What the exercise asks: Print every line below that comes at or after the line containing "t plus variées, l’Albanie, la", exactly as written.

*** Begin section ***

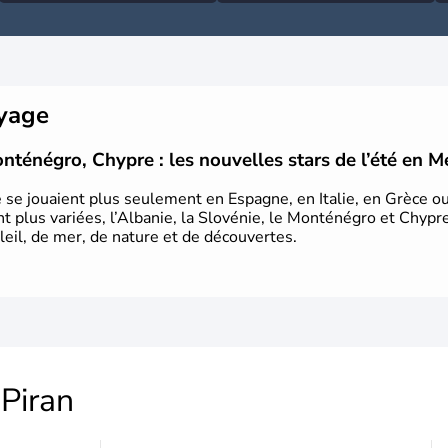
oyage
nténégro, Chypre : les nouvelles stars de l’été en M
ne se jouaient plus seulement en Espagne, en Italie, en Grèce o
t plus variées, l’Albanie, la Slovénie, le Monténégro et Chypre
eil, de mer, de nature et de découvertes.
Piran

*** End section ***

Output of the task:
t plus variées, l’Albanie, la Slovénie, le Monténégro et Chypre
eil, de mer, de nature et de découvertes.
Piran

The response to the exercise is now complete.